Remember when I said uni was kind of slack – at least, slacker than jc? Well, it still is slacker than jc (hitherto, jc has been the craziest time of my academic life), but the work is definitely piling up.
I realised it’s thanks to my two requirement modules (SE1101E – Southeast Asian studies – and SSA1203 – Singapore, Asia and American Power) that my days are more filled with schoolwork now. For each module, I have to write three papers. Add that to my EL3254 (Media, Discourse and Society) paper and presentation, as well as my EC1101E (Intro to Econs) tutorials and online graded practices, I’m a heck lot busier than I’d been last sem. And this is only 4 modules. Imagine if I took 5, like I was supposed to. (Which brings me to contemplating about next sem, where I have to take 6 modules, to compensate for the 1 module I didn’t take this sem … no, stop. It’s too depressing.)
So I’m down with three papers (two SSA1203 and one SE1101E), and am working on my next SE1101E paper, which is due 2 March. I know, you must think I’m crazy to be stressing out so much when the deadlines for most of my papers are still a long time away.
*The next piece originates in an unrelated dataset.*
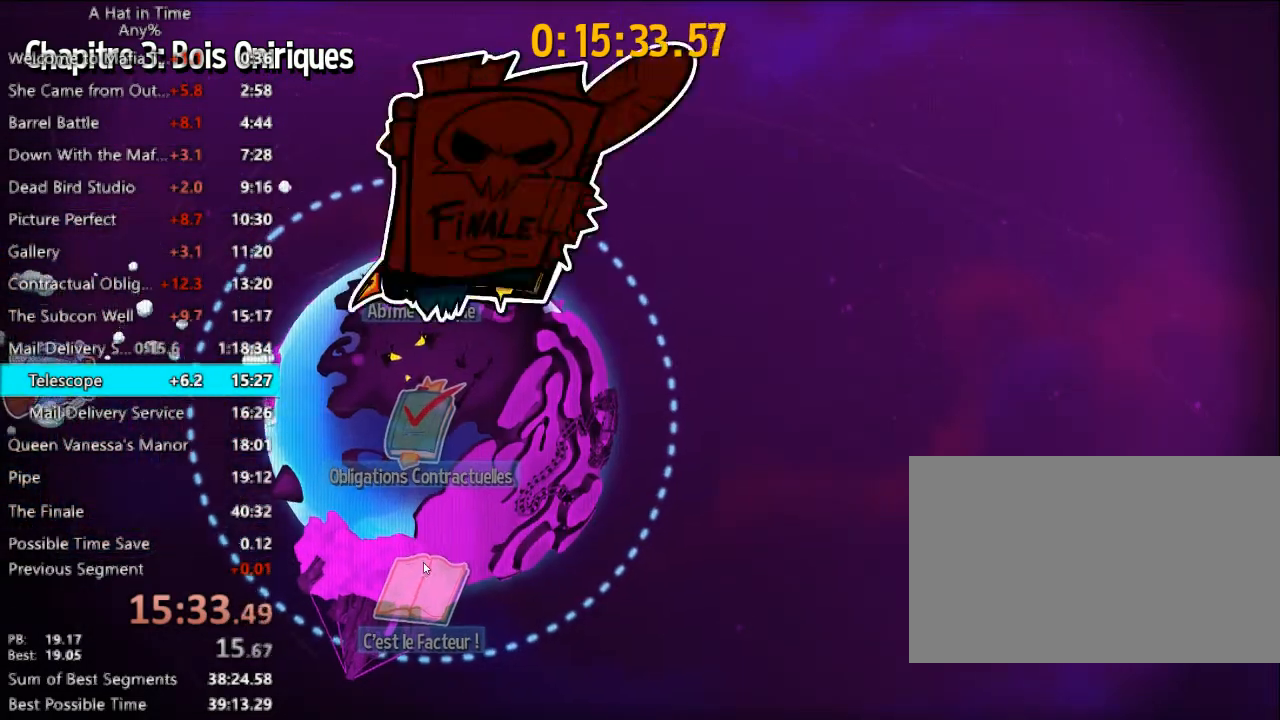
{"keys": [], "mouse": ["left"], "events": []}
But I’m the sort who’d manically try to finish them all the minute I’m told what I’m required to do, just so I can avoid the mad rush towards the exams, where then I’d have to study for the exams and work on my papers. Makes sense, doesn’t it?
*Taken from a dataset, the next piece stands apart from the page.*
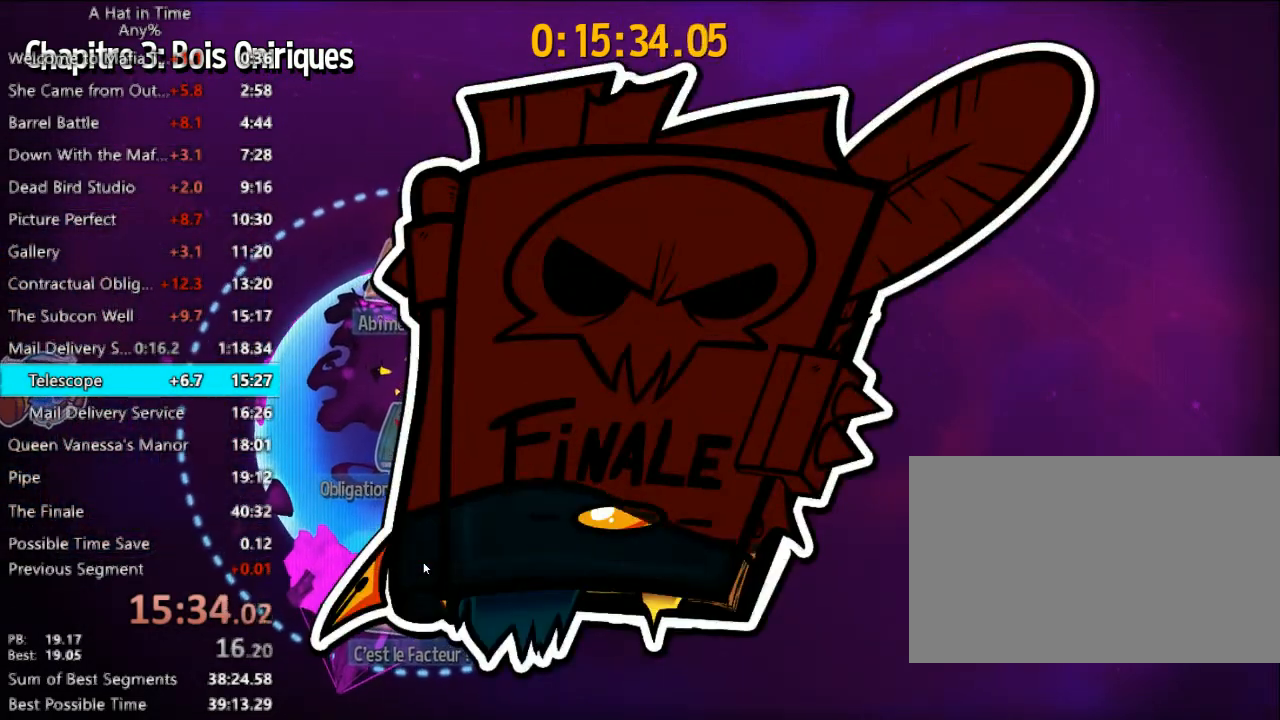
{"keys": [], "mouse": ["left"], "events": []}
Yes, so right now I’m riffling through online books, researching about the Mekong river and how it contributed to the construction of a collective identity (that was quite a lot of alliteration right there) of Vietnamese people before independence in 1945. The essay required us to explore how a place or a form of technology culminated in the formation of a collective identity of the people in a Southeast Asian country before or up to the point of independence. 1250 – 1500 words, at least one source about the place or technology, and at least two sources about the place, have to be academic.
The thing I don’t quite understand is, what’s the difference between before independence and up to the point of independence?
1300 words. Despite working on the paper the whole day yesterday, I’ve only managed to crank out 393 miserable words. This is unbelievably depressing. And what really makes me want to kick myself is that I’ve forgotten everything about the Mekong river that I studied in jc. That is, if I even paid attention. I don’t remember listening in lectures when the Mekong conflict was being explained. See, that’s what you get for being so disinterested.
Two and a half more months. Two and a half more months before Reading Week and the subsequent exams. And then no more horrible papers to write.
But then, of course, there is always next sem. Joy.